A miller buks but you're no longer allowed to bathe/shower/wash until the moneys gone.
Easy, so yes.
A million dollars, but everytime you spent a dollar someone you know vanishes.
No, too risky
Million dollars, but you have to go to Syria for 3 days and return back, with a 50/50 chance of dying
no. the chances of dying are too large.
a million dollars, but you have to write a 25,000-word essay on why cats exist.
Yes
A million dollars, but you must perform a striptease and go fully naked (broadcasted in times square) once a week for a month.
I'd do it for less than that :smug:
A million dollars but you may only spent it on vegetables.
No, psychological damage will be awful, not to mention the pain...
1,000,000$, but you can only use Kim Kardashian's ass for a pillow for the rest of your life
Bruv definitely.
A million Waynes but you lose the ability to feel (physically and emotionally).
For a million dollarinos, I'd definitely take that.
A million wingwangs, but you lose your handedness (so you are pretty much weak with both your left and right hands).
I am shit at writing anyway.
Million quid, but you now work for a mafia, who will cut your fingers if you don't do as they say.
[QUOTE=Unique_mask;49196757]I am shit at writing anyway.
Million quid, but you now work for a mafia, who will cut your fingers if you don't do as they say.[/QUOTE]
No
1 mirrioron dorrar but you must argue with everything anyone ever says.
No, it'd be so easily abused.
A million buckaroonies but it's sponsored by McDonalds and you must live off their food forever.
No, I've seen Super-Size me
Million quid but you must pry it from the cold, dead hands of Bill Murray.
Well if he's dead, easy pickings. Sure. Get some powertools.
One million dollars, but you must partake in a Super Smash TV-like arena bloodsport and survive once. Any prizes claimed during the show are yours. You only get one chance.
Yes
Million dollars but you have to go ten rounds in the octagon with the mountain
Doesn't sound half bad, I'd probably have it done within a year.
A million dollars, but you must be in a beastiality porn with a stalion.
no, too much pain
a million bucks, but you have to shoot up a school with no chance of dying or being caught
No.
A million dollars, but you must live in Eritrea for the rest of your life.
No thanks.
A million bucks but you have to wear a maid outfit for a month
nah nigga
A million dollars but you're required to give people money whenever somebody says "if I had a dollar for every time x happened" based on how many occurrences of x have come to pass.
Nah.
A million bucks, but every time you go take a shit, you have to announce it with a loud speaker.
I practically do that already :smug: consider it a deal.
A million dollars, but you must spent the rest of your life walking on all four.
Fuck no.
A million dongdingers but you gotta change your name to Trashboat
Worth it.
A million bucks but you have to spend the next three months without human contact of any kind.
So basically any AAA game release?

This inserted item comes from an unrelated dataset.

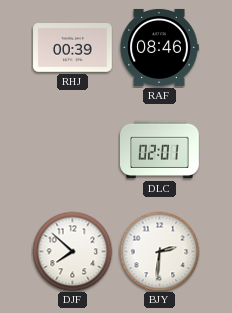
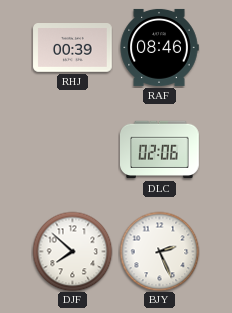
DLC: 02:01 -> 02:06
BJY: 2:31 -> 2:26
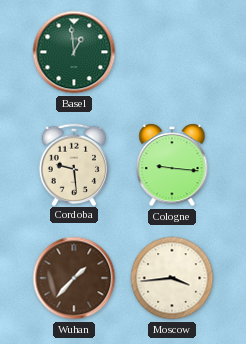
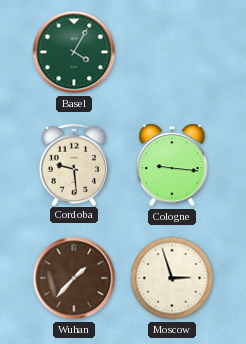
Basel: 12:59 -> 4:05
Moscow: 3:44 -> 2:57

Done.
A million dollars, but for a full year you must stream every second of your life online.
k
a 122755000.00 yen but you need to put you're self in a underground bunker for a year ( no WiFi )

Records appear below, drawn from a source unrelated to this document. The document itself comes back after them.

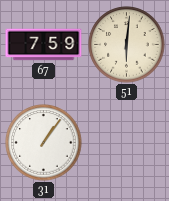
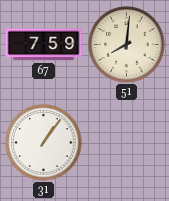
51: 6:01 -> 8:01
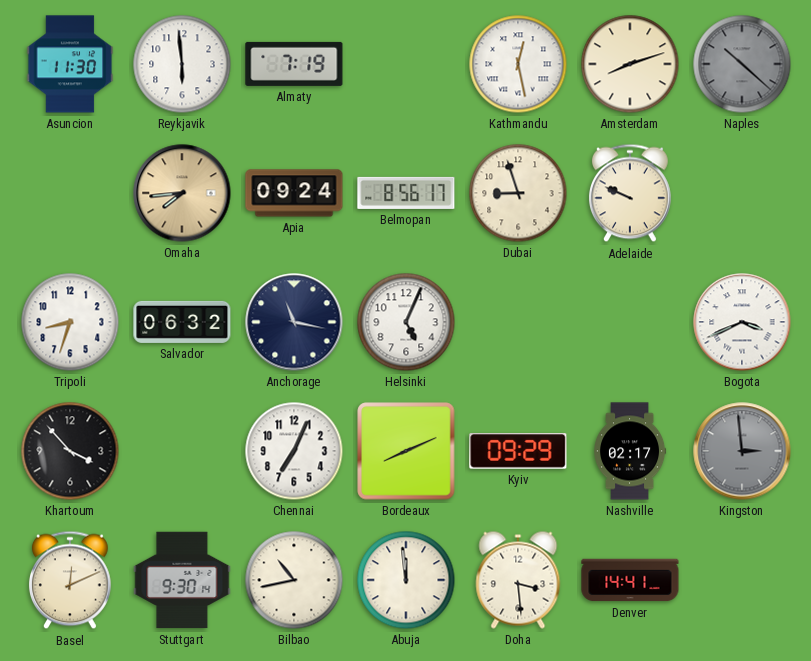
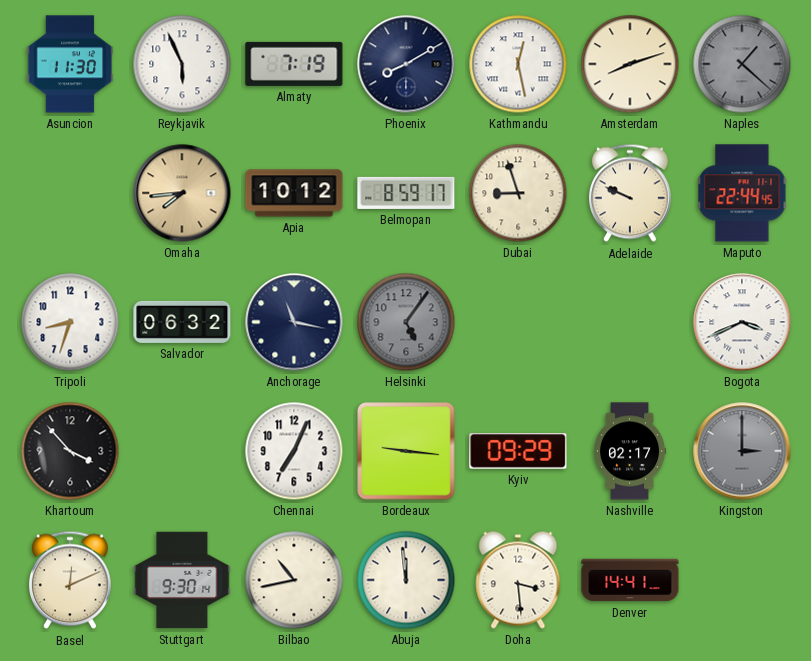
Reykjavik: 5:59 -> 5:56
Phoenix: none -> 8:10
Naples: 10:22 -> 1:22
Apia: 09:24 -> 10:12
Belmopan: 8:56 -> 8:59
Maputo: none -> 22:44
Helsinki: 5:04 -> 5:06
Helsinki dial: white -> grey
Bordeaux: 8:11 -> 9:16
Kingston: 2:59 -> 3:00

Yeah, alright, just plug my computer in to the fibre cable and I'm set.
Million quid but you'll be infamous and go down in history worse than hitler.
No
A million dollars but you have to partake in a bukakke (you're the one who gets cum on) once a month for a year.
Yes yes and yes.
A million bucks but you receive an electrical shock every time you make a grammatical error while typing.
[QUOTE=Rebi;49199951]Yes yes and yes.
A million bucks but you receive an electrical shock every time you make a grammatical error while typing.[/QUOTE]
Fuck yeah, man. That sounds easy AND useful!
One 'lion bimbams, but when you find a person you love, a black man will cuckold you once every month and you're forced to watch it.